━━ Selected excerpt ━━

Fig. 4. ODH reaction pathway.

AIMD calculation of (A) 2LiBr + Li₂O₂ ➔ 2Li₂O + 2Br and (B) Br₂ ➔ 2Br within LiBr molten salt. (C) n-C₄H₁₀ reacting with Br-containing molten LiBr.

Table 1. Summary of the key reactions in the ODH and reoxidation half-cycles (the complete CL-ODHB cycle has an overall reaction of C₄H₁₀+ O₂= C₄H₆+ 2H₂O).

ODHB half-cycle

(1) Li2O + O22− (of LSF) ⟺ Li2O2 + O2− (of LSF)

(2) Li2O2 + 2LiBr ⟺ 2Li2O + 2Br

(3) C4H10 + 2Br ⟺ C4H8 + 2HBr

(4) C4H8 + 2Br ⟺ C4H6 + 2HBr (note that reactions 3 and 4 are lumped reactions)

(5) Li2O + 2HBr ⟺ 2LiBr + H2O

Overall reaction in the ODHB half-cycle: C4H10 + 2O22− (of LSF) = C4H6 + 2O2− (of LSF) + 2H2O

Reoxidation half-cycle

(1)′ O2 + 2Li2O ⟺ 2Li2O2

(2)′ O2 + 2LiBr ⟺ Li2O2 + 2Br

(3)′ 2Br + 2Li2O ⟺ Li2O2 + 2LiBr (reverse reaction of reaction 2)

(4)′ Li2O2 + O2− (of LSF) ⟺ Li2O + O22− (of LSF) (reverse reaction of reaction 1)

━━━
━━ Data extract ━━

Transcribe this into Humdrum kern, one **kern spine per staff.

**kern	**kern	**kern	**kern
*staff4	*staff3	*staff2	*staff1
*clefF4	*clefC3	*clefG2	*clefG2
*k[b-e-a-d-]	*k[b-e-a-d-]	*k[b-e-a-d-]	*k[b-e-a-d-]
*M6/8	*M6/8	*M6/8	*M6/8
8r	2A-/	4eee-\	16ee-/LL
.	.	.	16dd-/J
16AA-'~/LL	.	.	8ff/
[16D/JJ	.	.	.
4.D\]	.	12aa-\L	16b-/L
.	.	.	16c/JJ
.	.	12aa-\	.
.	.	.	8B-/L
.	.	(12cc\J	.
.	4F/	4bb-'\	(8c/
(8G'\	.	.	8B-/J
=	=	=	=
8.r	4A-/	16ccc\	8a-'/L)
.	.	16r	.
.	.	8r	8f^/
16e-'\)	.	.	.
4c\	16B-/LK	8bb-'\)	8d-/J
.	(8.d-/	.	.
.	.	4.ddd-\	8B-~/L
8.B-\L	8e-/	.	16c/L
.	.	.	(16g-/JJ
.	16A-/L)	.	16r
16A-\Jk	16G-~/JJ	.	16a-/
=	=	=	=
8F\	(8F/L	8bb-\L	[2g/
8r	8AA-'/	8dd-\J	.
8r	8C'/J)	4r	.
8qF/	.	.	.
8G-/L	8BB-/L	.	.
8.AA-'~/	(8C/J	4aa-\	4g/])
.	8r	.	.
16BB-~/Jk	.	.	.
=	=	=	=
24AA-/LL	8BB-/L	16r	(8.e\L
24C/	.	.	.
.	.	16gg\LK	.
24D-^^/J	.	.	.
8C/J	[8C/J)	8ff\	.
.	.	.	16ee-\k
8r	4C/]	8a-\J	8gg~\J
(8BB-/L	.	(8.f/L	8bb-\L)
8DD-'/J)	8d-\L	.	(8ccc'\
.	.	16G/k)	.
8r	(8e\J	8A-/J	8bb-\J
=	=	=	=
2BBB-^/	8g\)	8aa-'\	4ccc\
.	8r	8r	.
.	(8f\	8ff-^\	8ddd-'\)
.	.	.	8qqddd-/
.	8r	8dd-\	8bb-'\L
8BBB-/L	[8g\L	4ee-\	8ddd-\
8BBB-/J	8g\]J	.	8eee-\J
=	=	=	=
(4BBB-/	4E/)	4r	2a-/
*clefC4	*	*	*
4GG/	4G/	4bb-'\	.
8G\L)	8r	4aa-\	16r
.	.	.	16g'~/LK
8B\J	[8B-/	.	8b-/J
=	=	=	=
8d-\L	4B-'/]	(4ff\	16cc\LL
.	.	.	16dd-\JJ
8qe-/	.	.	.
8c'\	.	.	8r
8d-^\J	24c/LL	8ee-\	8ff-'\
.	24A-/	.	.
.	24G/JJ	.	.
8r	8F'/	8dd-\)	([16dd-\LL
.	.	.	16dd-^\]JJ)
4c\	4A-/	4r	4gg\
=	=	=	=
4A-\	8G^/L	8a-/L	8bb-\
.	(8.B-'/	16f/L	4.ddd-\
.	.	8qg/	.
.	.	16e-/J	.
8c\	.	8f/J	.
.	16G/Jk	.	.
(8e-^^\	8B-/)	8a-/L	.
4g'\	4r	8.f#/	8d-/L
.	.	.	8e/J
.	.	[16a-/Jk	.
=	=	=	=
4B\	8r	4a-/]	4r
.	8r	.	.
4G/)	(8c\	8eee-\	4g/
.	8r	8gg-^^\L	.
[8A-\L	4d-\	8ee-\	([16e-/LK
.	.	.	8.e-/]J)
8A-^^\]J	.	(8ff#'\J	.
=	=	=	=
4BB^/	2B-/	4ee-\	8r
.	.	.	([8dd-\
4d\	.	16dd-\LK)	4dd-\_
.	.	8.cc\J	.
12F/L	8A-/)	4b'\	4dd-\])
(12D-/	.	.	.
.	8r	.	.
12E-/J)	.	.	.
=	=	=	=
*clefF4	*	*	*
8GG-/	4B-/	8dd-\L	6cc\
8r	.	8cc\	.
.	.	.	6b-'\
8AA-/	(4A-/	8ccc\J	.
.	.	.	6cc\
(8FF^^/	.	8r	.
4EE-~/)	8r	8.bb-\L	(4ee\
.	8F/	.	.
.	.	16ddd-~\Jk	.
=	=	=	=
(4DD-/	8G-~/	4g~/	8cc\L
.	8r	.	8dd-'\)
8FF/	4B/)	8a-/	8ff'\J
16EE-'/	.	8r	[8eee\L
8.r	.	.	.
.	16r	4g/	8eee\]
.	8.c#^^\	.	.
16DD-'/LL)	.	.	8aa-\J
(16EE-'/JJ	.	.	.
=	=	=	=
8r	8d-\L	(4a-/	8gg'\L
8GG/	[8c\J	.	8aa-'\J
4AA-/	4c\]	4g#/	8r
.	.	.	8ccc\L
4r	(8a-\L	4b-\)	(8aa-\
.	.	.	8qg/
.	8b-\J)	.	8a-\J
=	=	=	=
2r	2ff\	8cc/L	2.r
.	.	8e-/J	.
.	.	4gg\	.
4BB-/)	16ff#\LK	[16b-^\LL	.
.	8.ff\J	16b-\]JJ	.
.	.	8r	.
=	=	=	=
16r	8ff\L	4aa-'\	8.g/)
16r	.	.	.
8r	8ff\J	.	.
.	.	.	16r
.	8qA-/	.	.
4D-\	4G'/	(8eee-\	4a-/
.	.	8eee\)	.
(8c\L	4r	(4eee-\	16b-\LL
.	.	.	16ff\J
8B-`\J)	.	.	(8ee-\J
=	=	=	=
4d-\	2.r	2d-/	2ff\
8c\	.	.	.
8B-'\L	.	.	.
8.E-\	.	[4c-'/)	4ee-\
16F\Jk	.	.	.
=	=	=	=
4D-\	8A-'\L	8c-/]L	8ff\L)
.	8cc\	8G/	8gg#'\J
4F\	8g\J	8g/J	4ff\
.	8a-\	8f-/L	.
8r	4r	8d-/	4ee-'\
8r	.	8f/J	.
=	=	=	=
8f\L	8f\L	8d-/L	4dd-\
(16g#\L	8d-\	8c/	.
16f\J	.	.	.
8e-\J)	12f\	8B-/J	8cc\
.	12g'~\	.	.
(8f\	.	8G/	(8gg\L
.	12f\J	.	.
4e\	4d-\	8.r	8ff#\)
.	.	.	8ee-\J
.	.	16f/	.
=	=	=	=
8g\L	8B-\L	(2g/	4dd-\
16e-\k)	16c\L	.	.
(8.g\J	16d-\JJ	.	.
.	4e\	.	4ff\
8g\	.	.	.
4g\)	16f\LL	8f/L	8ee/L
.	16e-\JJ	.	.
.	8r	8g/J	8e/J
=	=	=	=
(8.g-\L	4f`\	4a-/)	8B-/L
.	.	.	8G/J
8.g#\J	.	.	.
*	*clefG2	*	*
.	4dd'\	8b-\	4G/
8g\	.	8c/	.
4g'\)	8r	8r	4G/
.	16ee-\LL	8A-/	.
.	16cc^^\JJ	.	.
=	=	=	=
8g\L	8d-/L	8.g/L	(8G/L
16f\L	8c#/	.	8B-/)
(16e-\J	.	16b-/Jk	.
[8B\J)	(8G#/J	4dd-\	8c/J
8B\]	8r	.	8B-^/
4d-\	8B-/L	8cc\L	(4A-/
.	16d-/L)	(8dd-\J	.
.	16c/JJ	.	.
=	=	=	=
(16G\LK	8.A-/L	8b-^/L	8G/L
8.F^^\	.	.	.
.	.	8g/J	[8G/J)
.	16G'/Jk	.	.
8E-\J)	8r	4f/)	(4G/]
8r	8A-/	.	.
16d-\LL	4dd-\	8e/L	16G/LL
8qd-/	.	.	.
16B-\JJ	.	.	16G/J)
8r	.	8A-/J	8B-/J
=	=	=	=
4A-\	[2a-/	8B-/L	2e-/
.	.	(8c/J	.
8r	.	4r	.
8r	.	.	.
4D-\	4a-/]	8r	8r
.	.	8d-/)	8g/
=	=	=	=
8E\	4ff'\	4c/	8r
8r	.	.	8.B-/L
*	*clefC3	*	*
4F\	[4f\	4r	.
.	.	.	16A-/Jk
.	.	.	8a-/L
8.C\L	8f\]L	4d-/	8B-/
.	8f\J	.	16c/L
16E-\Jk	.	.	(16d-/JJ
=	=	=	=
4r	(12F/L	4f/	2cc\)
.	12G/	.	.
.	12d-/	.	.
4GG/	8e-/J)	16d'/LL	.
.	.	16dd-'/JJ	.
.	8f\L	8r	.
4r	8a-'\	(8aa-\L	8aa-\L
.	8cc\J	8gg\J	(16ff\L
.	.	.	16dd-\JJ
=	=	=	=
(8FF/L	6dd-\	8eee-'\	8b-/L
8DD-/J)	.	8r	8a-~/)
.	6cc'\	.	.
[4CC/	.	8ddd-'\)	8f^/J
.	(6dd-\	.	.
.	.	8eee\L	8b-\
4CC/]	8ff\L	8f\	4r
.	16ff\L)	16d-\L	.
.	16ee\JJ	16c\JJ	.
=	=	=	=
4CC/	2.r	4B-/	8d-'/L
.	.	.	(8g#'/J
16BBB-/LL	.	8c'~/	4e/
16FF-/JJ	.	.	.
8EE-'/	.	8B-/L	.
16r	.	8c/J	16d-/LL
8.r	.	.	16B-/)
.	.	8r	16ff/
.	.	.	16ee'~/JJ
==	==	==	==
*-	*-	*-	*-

━━━

◆ **Task requirements**:
a) Update the part of the butane dehydrogenation excerpt that opens with the words containing "Table 1. Summary" and closes with "LSF) ⟺ Li2O2 + O2− (of LSF)". Reproduce that part with "key reactions" replaced by "principal reactions".
b) According to the butane dehydrogenation excerpt, what is the overall reaction of the complete CL-ODHB cycle?

◆ **Task results**:
a)
Table 1. Summary of the principal reactions in the ODH and reoxidation half-cycles (the complete CL-ODHB cycle has an overall reaction of C₄H₁₀+ O₂= C₄H₆+ 2H₂O).

ODHB half-cycle

(1) Li2O + O22− (of LSF) ⟺ Li2O2 + O2− (of LSF)

b) C₄H₁₀ + O₂ = C₄H₆ + 2H₂O